Form: network fiction

Is Shade of the Morning Sun a Network Novel and Does It Really Matter?

Is Shade of the Morning Sun a Network Novel and Does It Really Matter?

Below is a clip from the original PhD thesis (2005) of David Cicoricco, author of Reading Network Fiction, which may just capture even more specifically what Shade of the Morning Sun is – namely a networked novel or network fiction.

Read it several times and take time to digest:

“A three-tiered distinction of axial, arborescent, and networked adds greater precision when applied to narrative fiction.

An axial narrative refers to a narrative where digressions are present in the form of glosses or notes that are secondary to the main narrative; typically, a reader returns to the main text after the digression.

Anarborescent fiction, by contrast, refers to a narrative with branches, but specifically those that contain mutually exclusive story events or outcomes; a reader of an arborescent narrative makes choices at bifurcating points in the text and continues on until the end of one of the branches is reached.
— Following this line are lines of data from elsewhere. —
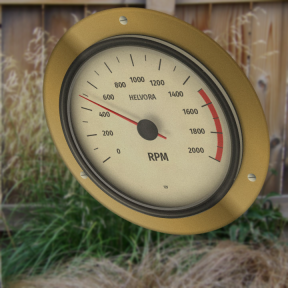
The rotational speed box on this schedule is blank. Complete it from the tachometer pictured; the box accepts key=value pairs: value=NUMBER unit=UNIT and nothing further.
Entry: value=500 unit=rpm
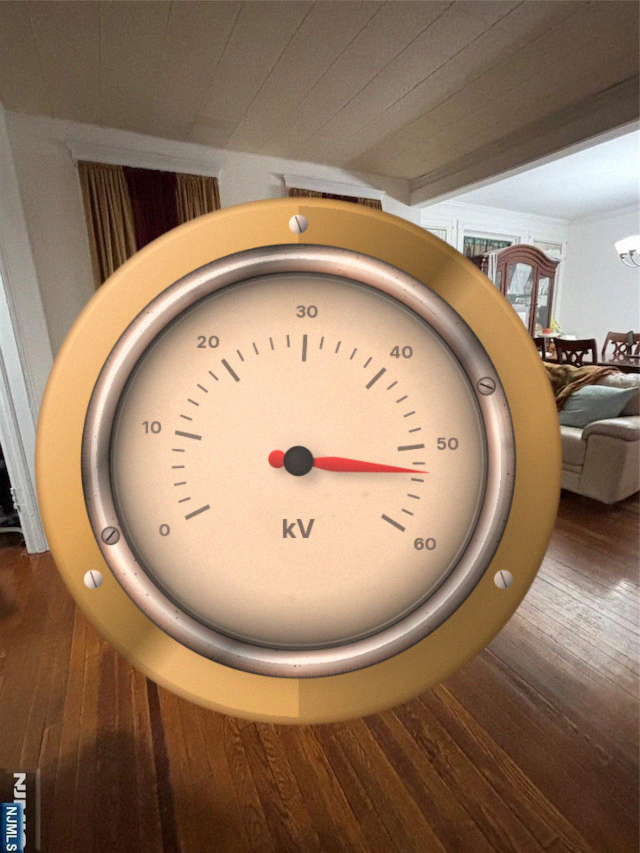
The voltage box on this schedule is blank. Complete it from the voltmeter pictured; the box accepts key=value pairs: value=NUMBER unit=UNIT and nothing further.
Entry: value=53 unit=kV
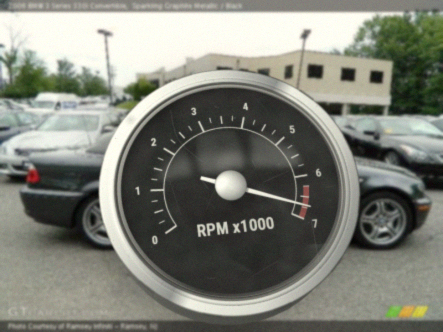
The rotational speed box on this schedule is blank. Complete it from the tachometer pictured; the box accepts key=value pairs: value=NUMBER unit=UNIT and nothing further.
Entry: value=6750 unit=rpm
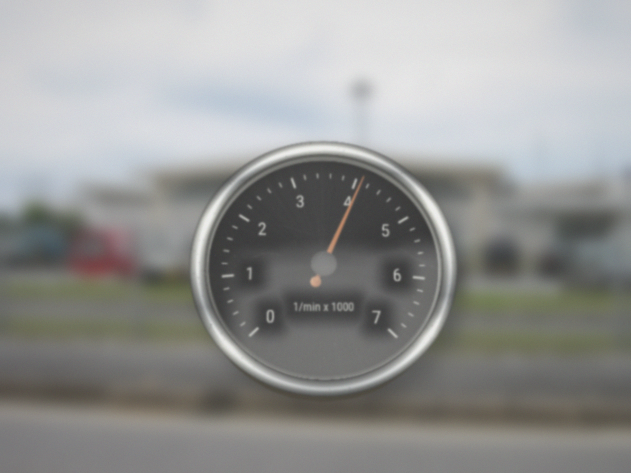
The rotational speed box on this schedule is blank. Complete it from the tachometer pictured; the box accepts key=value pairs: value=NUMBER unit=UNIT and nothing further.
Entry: value=4100 unit=rpm
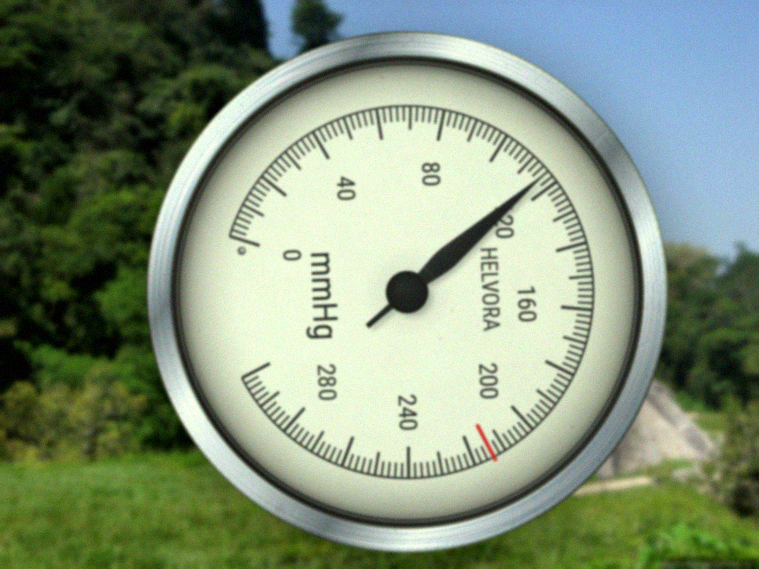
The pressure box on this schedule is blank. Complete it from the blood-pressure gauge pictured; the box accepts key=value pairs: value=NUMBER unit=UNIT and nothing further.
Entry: value=116 unit=mmHg
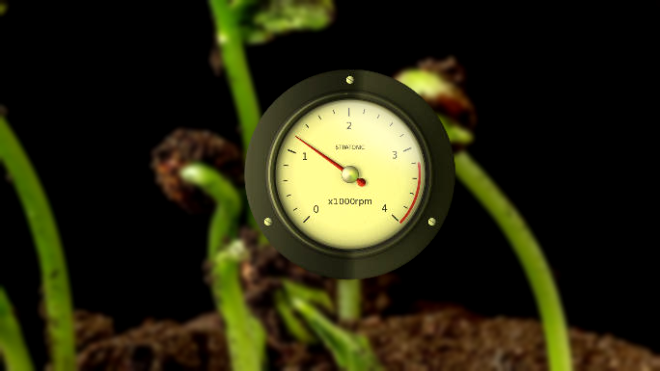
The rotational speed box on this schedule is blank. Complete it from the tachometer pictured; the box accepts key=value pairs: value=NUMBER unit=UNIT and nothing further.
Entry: value=1200 unit=rpm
Returning to a previous bifurcation in an arborescent narrative is equivalent to rewinding a temporal frame; that is, readers undo and redo the story whenever they decide to go back.

A network narrative, then, differs not only in its non-hierarchical organization, but also in that its narrative emerges gradually through a recombination of elements. Writers of network fictions are less concerned with confronting the reader with mutually exclusive outcomes and more concerned with the way narratives emerge in digital environments …

“Fixed sequence does not play a crucial role in determining meaning in network fictions. Rather, the experience of reading a network fiction is analogous to Hayles’ discussion of an engagement with complex systems, whereby repeated encounters with local structure give rise to an emergent global structure (l999a, 214).

“The parts, or nodes, of network narratives are self-contained semantic entities – and each screen-full of narrative material must be combined and re-combined in order for a higher level of coherence to emerge. Network fictions are emergent and recombinatory, and they exploit digital technology toward these ends.”

[Emphasis mine.]

I’m not sure how much it matters, but it felt good to get an even more specific category for the Shade of the Morning Sun project than merely “hypertext fiction”, much less “electronic literature”. And if I have understood David correctly, the definition above is spot on for what I do.